Kentucky has a history of being notoriously bad on health insurance issues.
We now have an interesting opportunity to push back in a big way, but need some
national help to do it.
In 1994, after the failure of HillaryCare, Kentucky destroyed its individual
health insurance market by requiring insurers to accept all applications
regardless of health status. Dozens of health insurance companies immediately
left the state, leaving only one. The legislature subsequently restored some
sanity to the marketplace, but some big problems remain.
Enter ObamaCare.
A small corner of the ObamaCare debate has escaped the national spotlight.
That corner is occupied by religious-based health sharing organizations, which
are exempt from the so-called Affordable Care Act.
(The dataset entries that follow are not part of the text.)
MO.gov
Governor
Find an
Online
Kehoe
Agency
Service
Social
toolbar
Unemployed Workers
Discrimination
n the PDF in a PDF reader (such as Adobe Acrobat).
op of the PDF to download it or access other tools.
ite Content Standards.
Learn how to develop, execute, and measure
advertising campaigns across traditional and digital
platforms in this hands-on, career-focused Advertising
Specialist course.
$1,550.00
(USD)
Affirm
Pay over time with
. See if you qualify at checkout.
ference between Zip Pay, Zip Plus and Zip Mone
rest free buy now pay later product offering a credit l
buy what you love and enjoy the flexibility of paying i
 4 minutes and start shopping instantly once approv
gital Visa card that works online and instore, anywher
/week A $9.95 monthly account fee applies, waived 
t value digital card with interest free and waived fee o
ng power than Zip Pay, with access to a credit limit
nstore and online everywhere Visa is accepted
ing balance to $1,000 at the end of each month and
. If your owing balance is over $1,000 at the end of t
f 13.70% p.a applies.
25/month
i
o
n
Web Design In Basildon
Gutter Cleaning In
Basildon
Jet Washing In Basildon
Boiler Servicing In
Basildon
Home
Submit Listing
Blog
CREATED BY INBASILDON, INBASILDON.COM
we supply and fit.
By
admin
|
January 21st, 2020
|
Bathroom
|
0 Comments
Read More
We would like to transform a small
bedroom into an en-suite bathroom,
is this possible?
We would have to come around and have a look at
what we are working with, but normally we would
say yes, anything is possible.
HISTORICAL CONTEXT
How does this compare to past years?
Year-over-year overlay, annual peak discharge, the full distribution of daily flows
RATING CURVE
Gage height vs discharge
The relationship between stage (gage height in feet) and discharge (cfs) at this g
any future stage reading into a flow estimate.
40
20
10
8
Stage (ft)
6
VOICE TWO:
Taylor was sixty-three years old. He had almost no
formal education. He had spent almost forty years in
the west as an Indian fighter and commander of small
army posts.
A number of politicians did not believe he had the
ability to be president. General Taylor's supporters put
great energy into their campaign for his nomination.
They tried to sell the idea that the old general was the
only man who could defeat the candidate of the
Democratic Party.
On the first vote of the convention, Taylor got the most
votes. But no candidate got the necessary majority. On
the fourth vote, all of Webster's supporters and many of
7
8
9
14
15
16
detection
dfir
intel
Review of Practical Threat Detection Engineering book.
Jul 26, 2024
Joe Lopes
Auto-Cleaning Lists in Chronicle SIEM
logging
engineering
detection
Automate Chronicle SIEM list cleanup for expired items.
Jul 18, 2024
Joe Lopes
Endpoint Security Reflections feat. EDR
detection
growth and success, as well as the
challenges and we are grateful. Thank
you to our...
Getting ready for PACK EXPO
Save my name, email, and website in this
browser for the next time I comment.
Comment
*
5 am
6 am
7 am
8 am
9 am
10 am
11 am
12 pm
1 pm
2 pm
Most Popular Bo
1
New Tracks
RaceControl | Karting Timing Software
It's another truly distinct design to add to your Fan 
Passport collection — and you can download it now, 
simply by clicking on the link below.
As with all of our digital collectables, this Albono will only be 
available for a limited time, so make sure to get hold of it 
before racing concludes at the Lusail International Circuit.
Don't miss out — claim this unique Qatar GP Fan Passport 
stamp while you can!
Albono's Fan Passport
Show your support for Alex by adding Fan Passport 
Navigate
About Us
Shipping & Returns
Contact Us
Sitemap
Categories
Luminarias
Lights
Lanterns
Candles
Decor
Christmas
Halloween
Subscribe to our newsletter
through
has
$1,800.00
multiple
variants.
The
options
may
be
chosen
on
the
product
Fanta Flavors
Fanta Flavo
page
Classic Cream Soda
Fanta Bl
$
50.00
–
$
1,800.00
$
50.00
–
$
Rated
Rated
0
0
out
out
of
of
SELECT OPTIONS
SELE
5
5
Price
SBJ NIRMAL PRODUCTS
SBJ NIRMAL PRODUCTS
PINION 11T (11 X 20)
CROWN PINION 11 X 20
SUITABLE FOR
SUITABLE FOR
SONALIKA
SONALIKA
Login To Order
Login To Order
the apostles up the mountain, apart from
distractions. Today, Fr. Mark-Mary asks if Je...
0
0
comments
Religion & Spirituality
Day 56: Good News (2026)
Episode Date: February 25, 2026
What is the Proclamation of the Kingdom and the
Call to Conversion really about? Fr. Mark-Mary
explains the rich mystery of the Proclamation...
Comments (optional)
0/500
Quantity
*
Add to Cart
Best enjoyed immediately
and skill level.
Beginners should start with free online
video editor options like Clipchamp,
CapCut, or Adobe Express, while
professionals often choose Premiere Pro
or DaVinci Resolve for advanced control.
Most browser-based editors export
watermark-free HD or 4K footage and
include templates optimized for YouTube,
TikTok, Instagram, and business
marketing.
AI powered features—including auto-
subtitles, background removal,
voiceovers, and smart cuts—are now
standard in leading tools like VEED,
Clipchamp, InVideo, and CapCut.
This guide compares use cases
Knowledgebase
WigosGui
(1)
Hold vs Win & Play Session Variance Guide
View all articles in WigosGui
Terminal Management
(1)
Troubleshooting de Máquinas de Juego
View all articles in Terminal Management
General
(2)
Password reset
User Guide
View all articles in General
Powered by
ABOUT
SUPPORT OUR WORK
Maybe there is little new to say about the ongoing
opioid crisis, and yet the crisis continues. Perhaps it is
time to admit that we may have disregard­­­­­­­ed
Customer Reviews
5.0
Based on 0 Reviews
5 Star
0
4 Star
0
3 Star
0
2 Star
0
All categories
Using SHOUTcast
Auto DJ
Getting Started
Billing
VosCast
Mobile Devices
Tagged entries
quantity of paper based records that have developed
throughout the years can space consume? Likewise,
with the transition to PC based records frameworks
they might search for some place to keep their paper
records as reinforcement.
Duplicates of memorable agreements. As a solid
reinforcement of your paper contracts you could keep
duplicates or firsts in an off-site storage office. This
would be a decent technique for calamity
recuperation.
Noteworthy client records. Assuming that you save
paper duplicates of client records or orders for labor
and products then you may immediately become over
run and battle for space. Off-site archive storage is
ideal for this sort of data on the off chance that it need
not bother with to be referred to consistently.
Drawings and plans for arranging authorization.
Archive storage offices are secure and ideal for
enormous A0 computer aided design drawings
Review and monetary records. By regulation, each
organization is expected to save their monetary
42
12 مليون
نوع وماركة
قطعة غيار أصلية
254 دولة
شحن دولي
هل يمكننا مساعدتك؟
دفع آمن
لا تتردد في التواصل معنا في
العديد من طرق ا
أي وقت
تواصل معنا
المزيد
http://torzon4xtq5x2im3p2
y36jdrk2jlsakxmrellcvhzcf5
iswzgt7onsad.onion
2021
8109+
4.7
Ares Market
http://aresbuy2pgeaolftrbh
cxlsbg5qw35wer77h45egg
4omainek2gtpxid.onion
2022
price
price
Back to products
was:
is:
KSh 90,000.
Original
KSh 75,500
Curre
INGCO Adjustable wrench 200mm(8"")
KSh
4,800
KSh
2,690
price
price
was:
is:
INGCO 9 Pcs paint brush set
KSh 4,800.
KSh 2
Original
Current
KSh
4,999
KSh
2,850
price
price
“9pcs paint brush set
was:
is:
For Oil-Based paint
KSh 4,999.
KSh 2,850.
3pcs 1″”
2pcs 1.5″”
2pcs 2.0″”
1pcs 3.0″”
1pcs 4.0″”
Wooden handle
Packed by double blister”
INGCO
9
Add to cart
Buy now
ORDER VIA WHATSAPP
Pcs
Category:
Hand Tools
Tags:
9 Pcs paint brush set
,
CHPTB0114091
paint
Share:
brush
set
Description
Three such organizations, Christian Care Medi-Share, Samaritan Ministries and
Christian Healthcare Ministries are at the center of a very quiet debate running
right to the heart of what is wrong with the idea of government regulating
health care.
In 2002, Kentucky filed a lawsuit against Christian Care Medi-Share, alleging
that the company fit the state’s definition of an insurance company and needed
to be regulated as such. This effectively destroys the company’s ability to
operate in the state because their ability to avoid the state’s crazy quilt of
mandates and their much lower premiums are what could make them a better choice
for some consumers.
To their credit, Medi-Share refused to just go away quietly. They won
exemptions in court while the state kept appealing. In 2010, the Kentucky
Supreme Court ruled against Medi-Share and the state moved then to remove them
from Kentucky.
To their credit, again, Medi-Share refused to leave. And this is where it
gets really interesting.
Perhaps realizing they don’t want to get caught on the wrong side of the
Affordable Care Act — actually worse than ObamaCare! — just as the fire gets
really hot, Kentucky has stopped fighting to remove Medi-Share. They still tell
callers to the Department of Insurance consumer information line that Medi-Share
is operating illegally and shouldn’t be trusted to serve citizens’ health care
financing needs, but there has been no official action against the company for
almost a year.
And the sad truth is that,
given the way the state law is written,
Kentucky is on solid ground in persecuting the Christians who seek refuge from
federal overreach through Medi-Share.
And that’s where the other Christian health sharing companies enter the
story. A Kentucky Department of Insurance spokeswoman told me almost three weeks
ago that further action against Medi-Share was imminent and that while Samaritan
and Christian Healthcare had previously been investigated and found to be
properly operating outside the bounds of state insurance regulation, they would
be investigated again.
There has been no apparent official action since then. And the truth is
Samaritan and Christian Healthcare also operate in conflict with Kentucky
law.
Arbitrary application of the law is prohibited by Kentucky’s Constitution.
State regulators have created a chilling effect on consumers and Christian
health sharing organizations with their actions. The proper action is to enforce
the law universally or to repeal it and allow this opportunity for health
freedom to flourish.
Kentucky needs to repeal this worse-than-ObamaCare provision in state law by
redefining “insurance” in KRS Chapter 304 to exclude health sharing
organizations and we need to do it this summer in special session to prevent
further harm to Kentucky Christians.
And if, in doing so, we expand those freedoms beyond just Christians, then so
much the better. But to do any of this, we need to draw national attention to
this fight. Please spread the word as widely as you can.